Work instructions: Please write out the entire listing below exactly, excluding its pictures.

Dataset records:
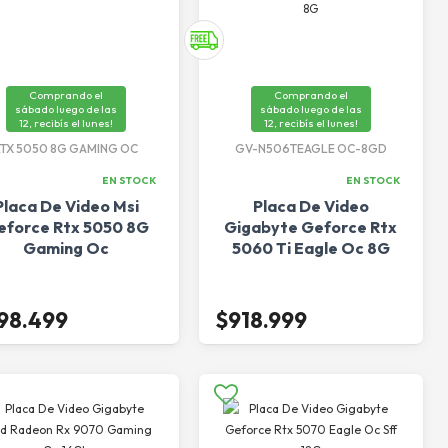
Comprando el
Comprando el
sábado luego de las
sábado luego de las
12, recibís el lunes!
12, recibís el lunes!
RTX 5050 8G GAMING OC
GV-N506TEAGLE OC-8GD
EN STOCK
EN STOCK
Placa De Video Msi
Placa De Video
eforce Rtx 5050 8G
Gigabyte Geforce Rtx
Gaming Oc
5060 Ti Eagle Oc 8G
98.499
$918.999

Solution to this problem:
Comprando el
Comprando el
sábado luego de las
sábado luego de las
12, recibís el lunes!
12, recibís el lunes!
RTX 5050 8G GAMING OC
GV-N506TEAGLE OC-8GD
EN STOCK
EN STOCK
Placa De Video Msi
Placa De Video
eforce Rtx 5050 8G
Gigabyte Geforce Rtx
Gaming Oc
5060 Ti Eagle Oc 8G
98.499
$918.999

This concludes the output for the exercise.